他の絵師からしたら、不思議な筆があるのなら自分たちも欲しいと言うだろう。
そこに後ろめたさがあるのも、事実だ。

しかし、鵬夜ほうやのしたことは、腕前のなんのという以前の問題だ。
口上は正論でも、やったことはただの盗みでしかない。

それなのに、腕力に物言わせて筆を奪い取り、私は止めることができない。

実力行使の前に、弱い者にものは言えないと言うことだろうか。

涙を拭こうとして、手元の手ぬぐいを見る。
それはあの日もらった筆を使って描いた、鶴毘かくびの絵だった。

絵の中の鶴毘かくびはこちらを見つめ、労るように眉根を寄せている。
「ごめんなさい。」

私は思わず布の中の鶴毘かくびに謝った。
「奪われてしまいました。
折角の頂き物を。守れませんでした。」

再び涙があふれ、そのまましばらくムゥを抱きしめて泣き崩れた。

ようやく落ち着くと、ムゥを降ろして袖で涙を拭い、立ち上がった。

「私は絵師。
戦うのは、暴力でじゃない。
絵で戦う。
そして、何より、受け取る人に喜んでもらいたい。」

痛む腕を騙しながら、筆を揃えて紙に向かう。
・・・、どうすれば描ける?
白紙の紙の前で、私は考えを巡らせた。

時は流れ、いよいよ、掛け軸の勝負の日が近づいてきた。

鵬夜ほうやは奪った筆を使い、自分も動く絵を描いて、再び返り咲いていた。

不思議なことに、彼も紙に一切絵を描いていない。
鵬夜ほうやに禁止事項を説明した覚えはないが、あの男は妙に勘がいい。

もしくは、私の絵を買い付けていたあの仲買人にでも聞いたのだろうか。

私の動く絵の作品の中に、紙に描かれた物がないことを敏感に察知している節がある。

そういうところも含め、一筋縄ではいかない。
元々鵬夜ほうやの絵の腕前は確かなものであったから、描かれた絵もまた見事なものらしい。

その評判は嫌でも耳に入ってくる。

妨害行為だけが恐ろしい相手なのではない。
その実力もまた、本物なのだ。 

私の動く絵を批判していた絵師達も、鵬夜ほうやが同じことを始めると、皆黙り込んでしまった。

対して、私の絵は次第に忘れ去られつつあった。

懸命に絵を描く私の足元で、今日もムゥはじっとそばを離れずにいる。

「ムゥ、お散歩は?」
「みゅー。

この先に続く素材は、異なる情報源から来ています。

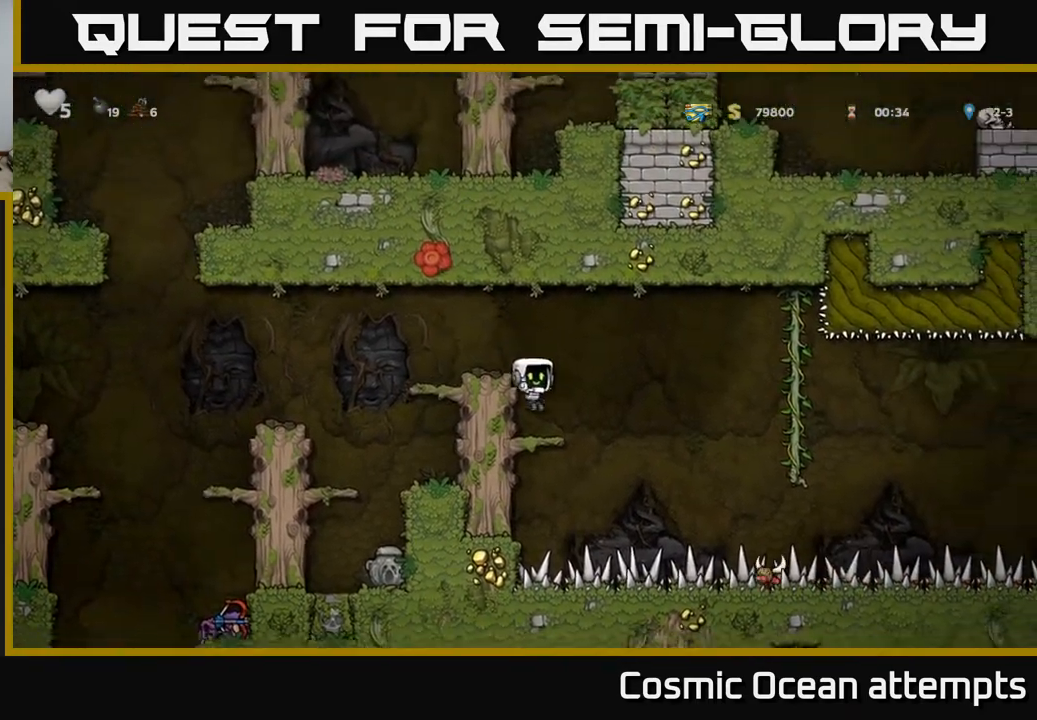
{"buttons": ["A", "DPAD_RIGHT"], "right_stick": "center", "events": [[367, "DPAD_RIGHT", "down"], [450, "A", "down"]]}
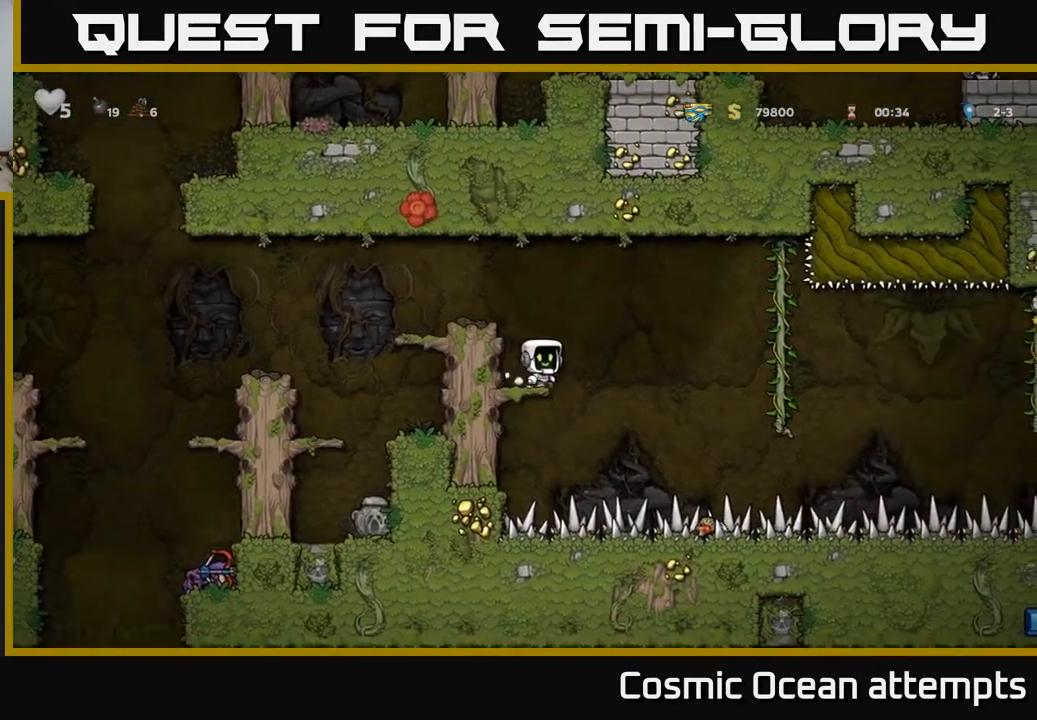
{"buttons": ["DPAD_UP"], "right_stick": "center", "events": [[183, "A", "up"], [467, "DPAD_UP", "down"], [483, "DPAD_RIGHT", "up"]]}
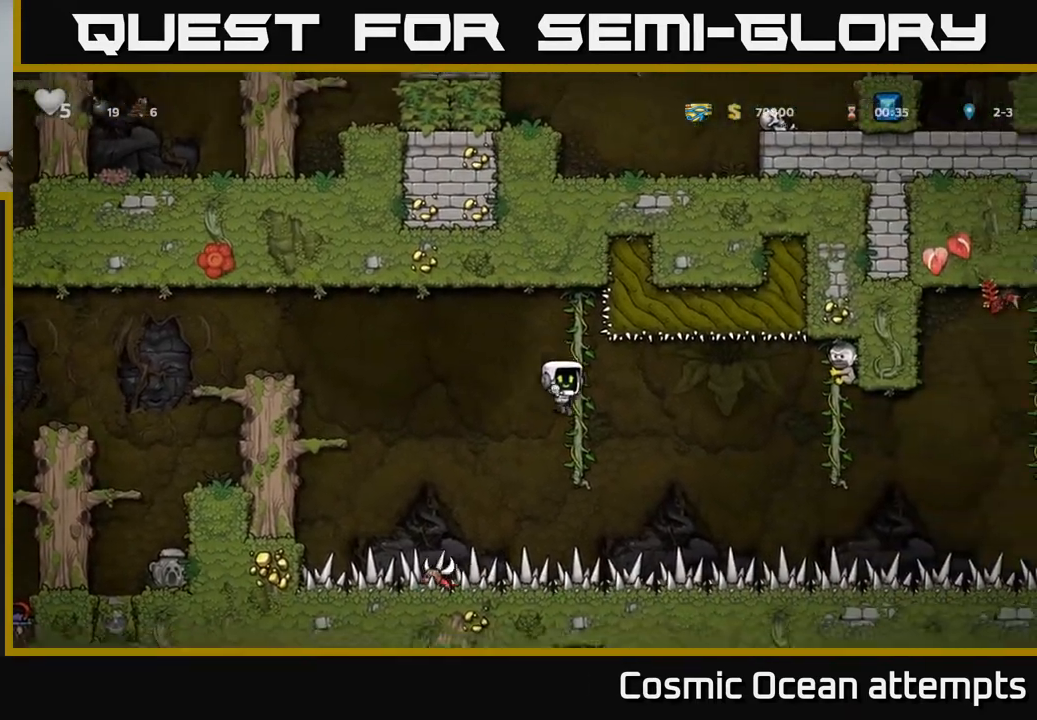
{"buttons": ["DPAD_DOWN"], "right_stick": "center", "events": [[83, "DPAD_UP", "up"], [267, "DPAD_DOWN", "down"]]}
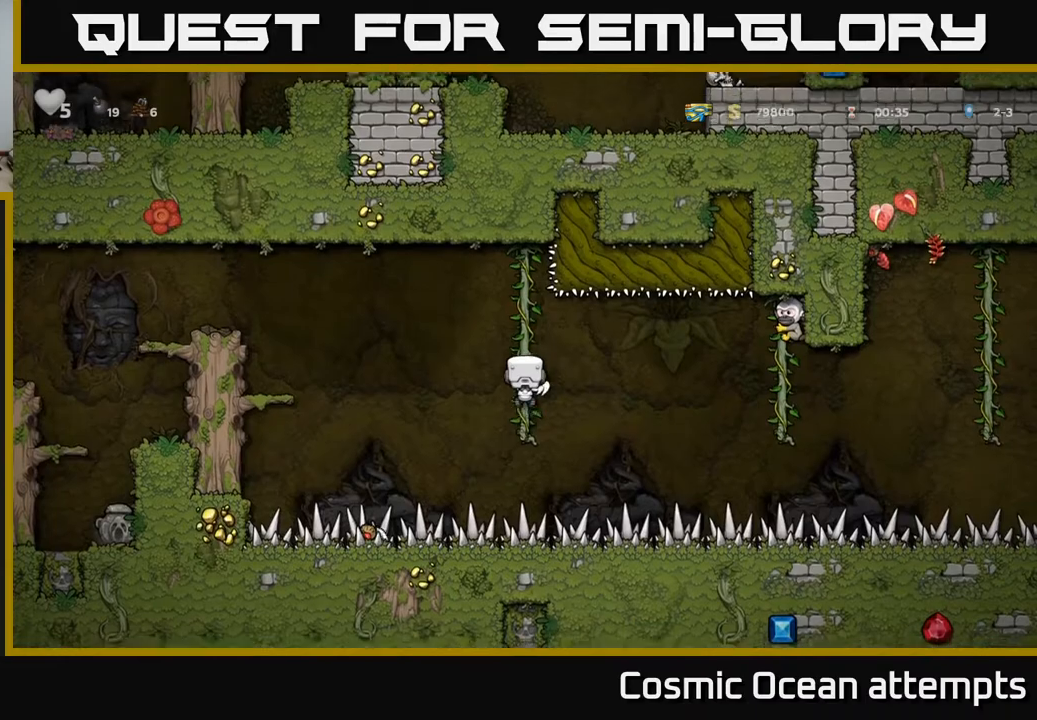
{"buttons": ["X", "DPAD_RIGHT"], "right_stick": "center", "events": [[67, "DPAD_DOWN", "up"], [200, "DPAD_RIGHT", "down"], [250, "A", "down"], [367, "X", "down"], [400, "A", "up"]]}
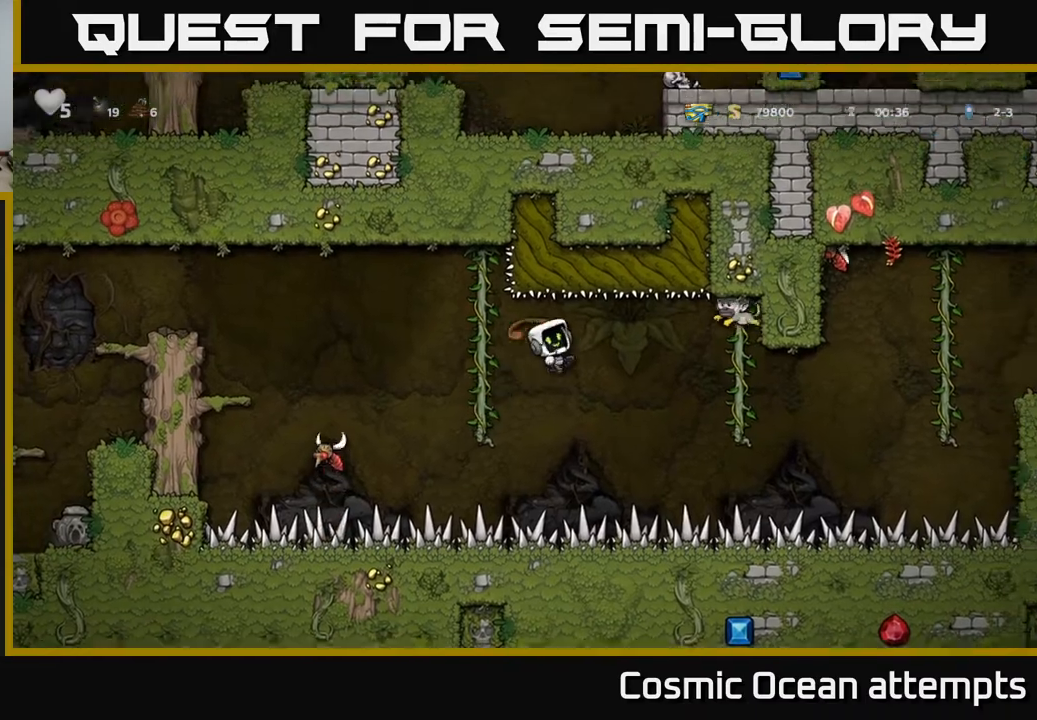
{"buttons": ["A", "DPAD_UP", "DPAD_RIGHT"], "right_stick": "center", "events": [[200, "X", "up"], [250, "DPAD_UP", "down"], [300, "DPAD_RIGHT", "up"], [350, "DPAD_RIGHT", "down"], [467, "A", "down"]]}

」
「お外はお天気いいよ?」
「みゅー。」
「ご飯は?」
「みゃおん。」
「よし!ご飯にしよう。」

ご飯の時は元気よく返事をするムゥに、何度救われただろうか。
あとから考えると、ムゥがいたから、ご飯をちゃんと食べていた気がする。
それがなかったら、私は・・・・。
倒れるまで筆を離さなかっただろうと思う。

いよいよ当日。
嫁入りする庄屋の娘のための掛け軸勝負は、町中の噂になっていた。

絵師たちは、渾身の作品を手に、集まってくる。
その中にもちろん私もいた。

そして、鵬夜ほうやも掛け軸を持ち予定の時間に着いていた。
家の広間に累々と絵師の掛け軸が並べられ、皆その壮観さに驚いていた。